Document segment:
These checks use the statistics collection facility. To run an AUTOVACUUM, the track_counts parameter must be set to true.



In the default configuration, autovacuuming is activated and the related configuration parameters are appropriately set. VACUUM can run manually. However, PosgreSQL recommends that you run the autovacuum daemon.

The autovacuum daemon consists of multiple processes. There is a persistent daemon process, called the autovacuum launcher, that is in charge of starting autovacuum worker processes for all databases.

There is a maximum of autovacuum_max_workers worker processes that can run at the same time. If there are more processes than the maximum, the next database will process as soon as the first worker finishes.

Each worker process will check each table in its database, and run VACUUM and ANALYZE as necessary.

To monitor the autovacuum workers' activity, you can set the log_autovacuum_min_duration.


Autovacuum uses the following workflow:

  • 1

    Wake up.

  • 2

    Look for a table that has hit a certain threshold (default threshold is 50 tuples).

  • 3

    Vacuum the table.

  • 4

    Sleep.


Autovacuum is capable of all of the same parameters as the default manual VACUUM command, with the exception of FULL.

Review each tab to learn more about autovacuum settings that can control the behavior of the autovacuum daemon. 


A maximum of autovacuum_max_workers worker processes is allowed to run at the same time. If there are more than autovacuum_max_workers databases to be processed, the next database will be processed as soon as the first worker finishes.


The default is three. You can only set this parameter at the server start.  



The autovacuum_naptime parameter specifies the minimum delay between autovacuum runs on any given database.


In each round, the daemon examines the database and issues VACUUM and ANALYZE commands as necessary for tables in that database. If this value is specified without units, it is presumed to be seconds.


The default is one minute. This parameter can only be set in the postgresql.conf file or on the server command line.




Throttling is a feature built into the autovacuum daemon. It prevents the cleanup from consuming too many resources. The autovacuum_vacuum_cost_limit parameter specifies the cost limit value that will be used in automatic VACUUM operations. If -1 is specified (which is the default), the regular vacuum_cost_limit value will be used.


Note that the value is distributed proportionally among the running autovacuum workers if there is more than one. This is so that the sum of the limits for each worker does not exceed the value of this variable.



The maximum time that a table can go unvacuumed is 2 billion transactions minus the vacuum_freeze_min_age value at the time of the last aggressive vacuum. If it were to go unvacuumed for longer than that, data loss could result. To help ensure that this does not happen, autovacuum is invoked on any table that might contain unfrozen rows with XIDs older than the age specified by the configuration parameter autovacuum_freeze_max_age.  This will happen even if autovacuum is disabled.


The autovacuum_max_workers parameter specifies the maximum age (in transactions) that a table's pg_class.relfrozenxid field can attain before a VACUUM operation is forced to prevent transaction ID wraparound in the table.

What you are asked to do: Update the autovacuum text starting at "Vacuum the table." and ending at "processed as soon as the first worker finishes.", replacing "Review" with "Read". The items have nothing to do with the autovacuum text.

Data extract:

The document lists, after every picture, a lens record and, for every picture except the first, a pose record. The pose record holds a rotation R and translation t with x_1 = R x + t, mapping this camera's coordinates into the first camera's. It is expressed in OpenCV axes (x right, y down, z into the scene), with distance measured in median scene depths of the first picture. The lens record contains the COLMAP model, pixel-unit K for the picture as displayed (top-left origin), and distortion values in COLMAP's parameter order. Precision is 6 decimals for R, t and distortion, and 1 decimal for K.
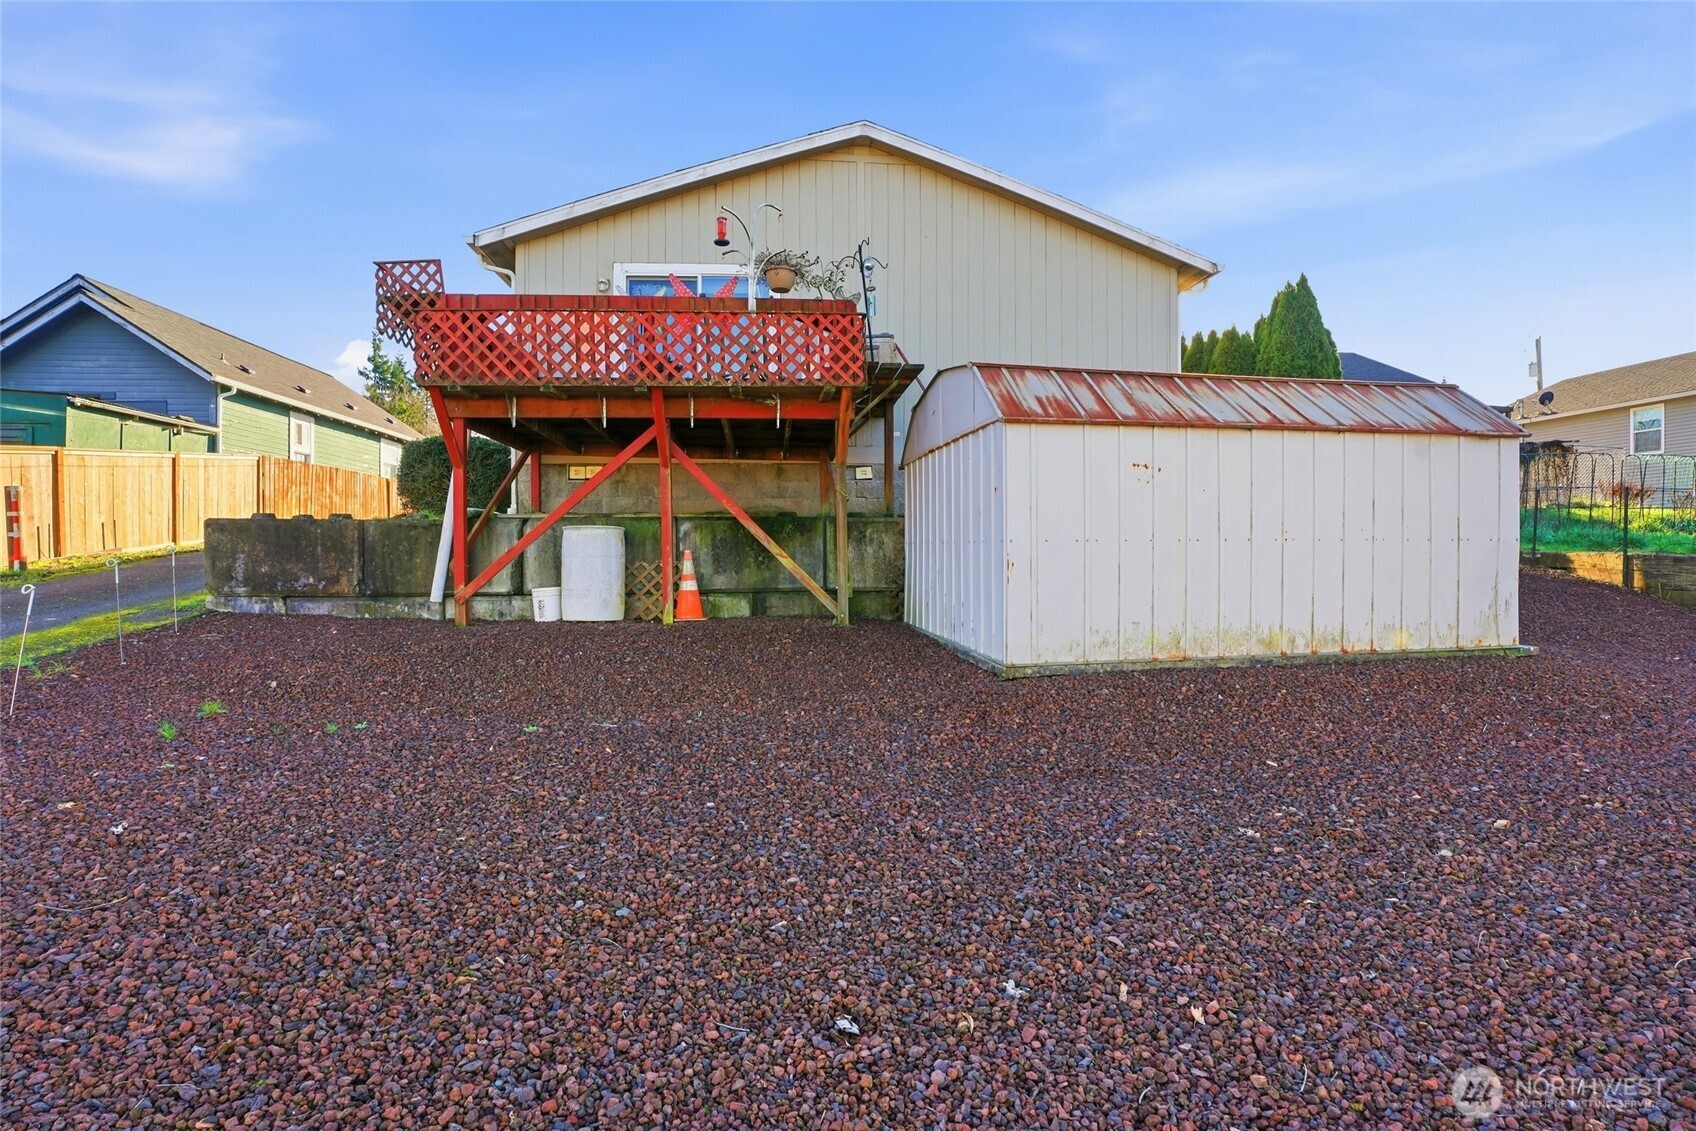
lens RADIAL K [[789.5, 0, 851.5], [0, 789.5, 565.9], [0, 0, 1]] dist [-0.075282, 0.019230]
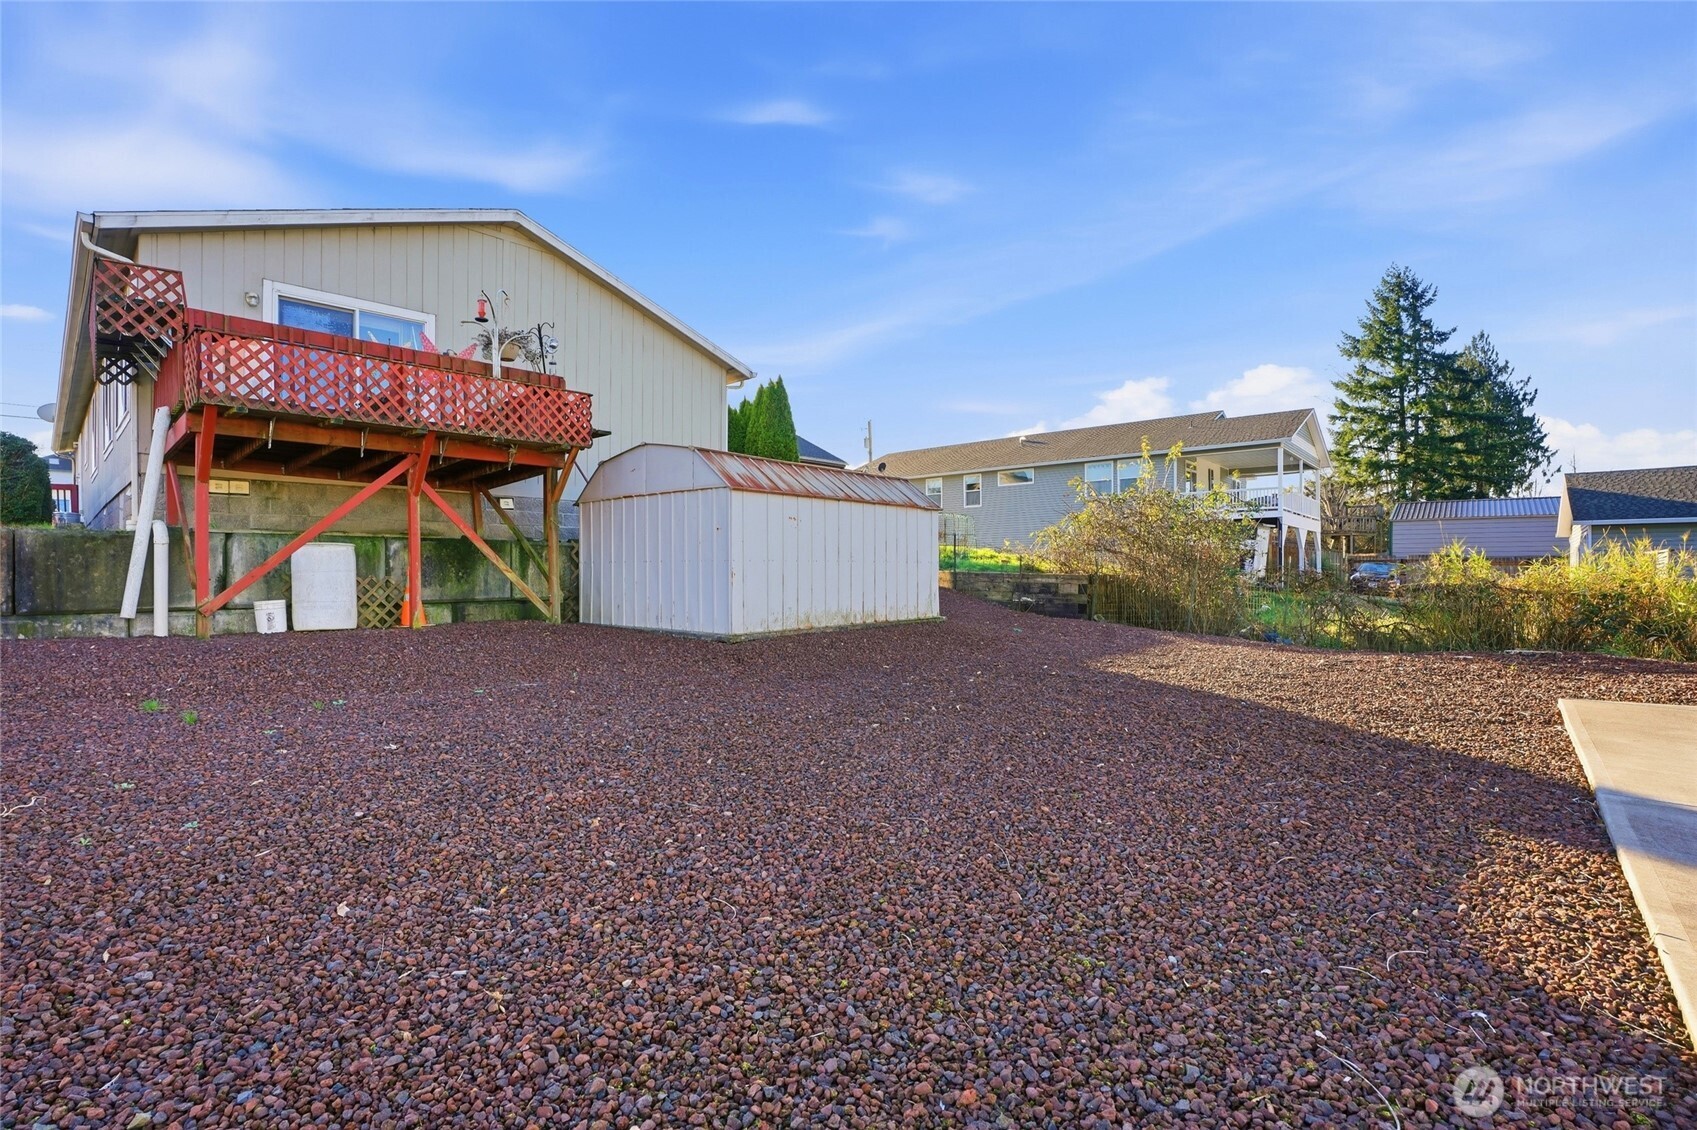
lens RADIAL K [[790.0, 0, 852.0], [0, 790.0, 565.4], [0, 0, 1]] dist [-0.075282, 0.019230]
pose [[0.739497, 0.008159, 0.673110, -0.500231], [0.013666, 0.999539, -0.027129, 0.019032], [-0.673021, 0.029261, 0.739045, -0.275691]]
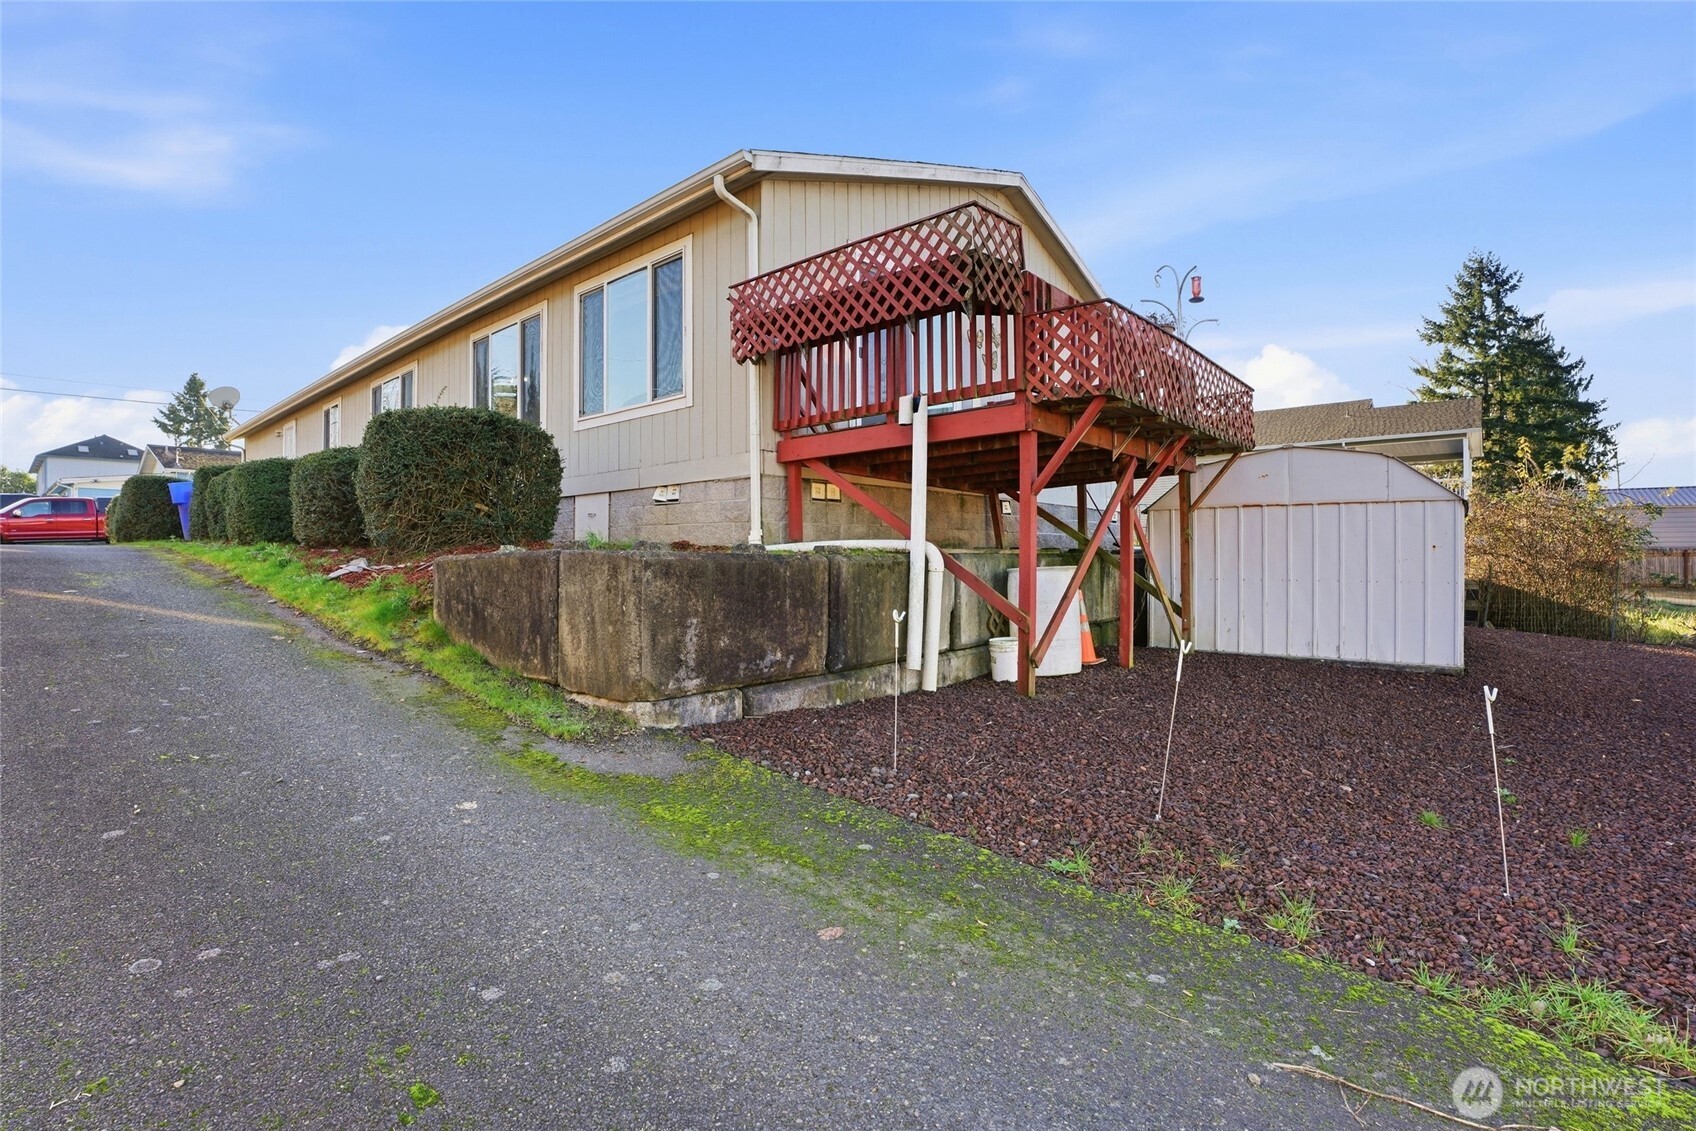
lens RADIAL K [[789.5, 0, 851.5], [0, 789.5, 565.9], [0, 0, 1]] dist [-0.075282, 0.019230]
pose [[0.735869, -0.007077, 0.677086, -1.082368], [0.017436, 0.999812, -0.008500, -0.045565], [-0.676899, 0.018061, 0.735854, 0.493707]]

* * *

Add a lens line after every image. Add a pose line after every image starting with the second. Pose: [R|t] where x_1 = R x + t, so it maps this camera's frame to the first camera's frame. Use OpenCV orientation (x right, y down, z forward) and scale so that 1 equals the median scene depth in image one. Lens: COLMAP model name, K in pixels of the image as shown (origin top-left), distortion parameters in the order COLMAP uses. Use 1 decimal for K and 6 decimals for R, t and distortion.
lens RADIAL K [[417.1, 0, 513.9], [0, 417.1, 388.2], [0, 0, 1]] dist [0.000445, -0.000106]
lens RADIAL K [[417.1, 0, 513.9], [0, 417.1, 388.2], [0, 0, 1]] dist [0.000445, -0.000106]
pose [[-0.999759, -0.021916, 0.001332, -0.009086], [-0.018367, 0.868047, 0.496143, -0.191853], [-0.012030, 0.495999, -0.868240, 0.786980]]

---

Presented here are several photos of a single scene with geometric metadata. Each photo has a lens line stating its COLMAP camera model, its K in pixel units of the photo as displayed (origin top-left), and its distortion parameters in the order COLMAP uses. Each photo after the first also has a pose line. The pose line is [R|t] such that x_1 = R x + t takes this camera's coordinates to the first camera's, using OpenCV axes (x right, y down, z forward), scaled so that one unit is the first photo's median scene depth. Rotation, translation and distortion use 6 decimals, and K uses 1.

Solution to this problem:
Vacuum the table.

  • 4

    Sleep.


Autovacuum is capable of all of the same parameters as the default manual VACUUM command, with the exception of FULL.

Read each tab to learn more about autovacuum settings that can control the behavior of the autovacuum daemon. 


A maximum of autovacuum_max_workers worker processes is allowed to run at the same time. If there are more than autovacuum_max_workers databases to be processed, the next database will be processed as soon as the first worker finishes.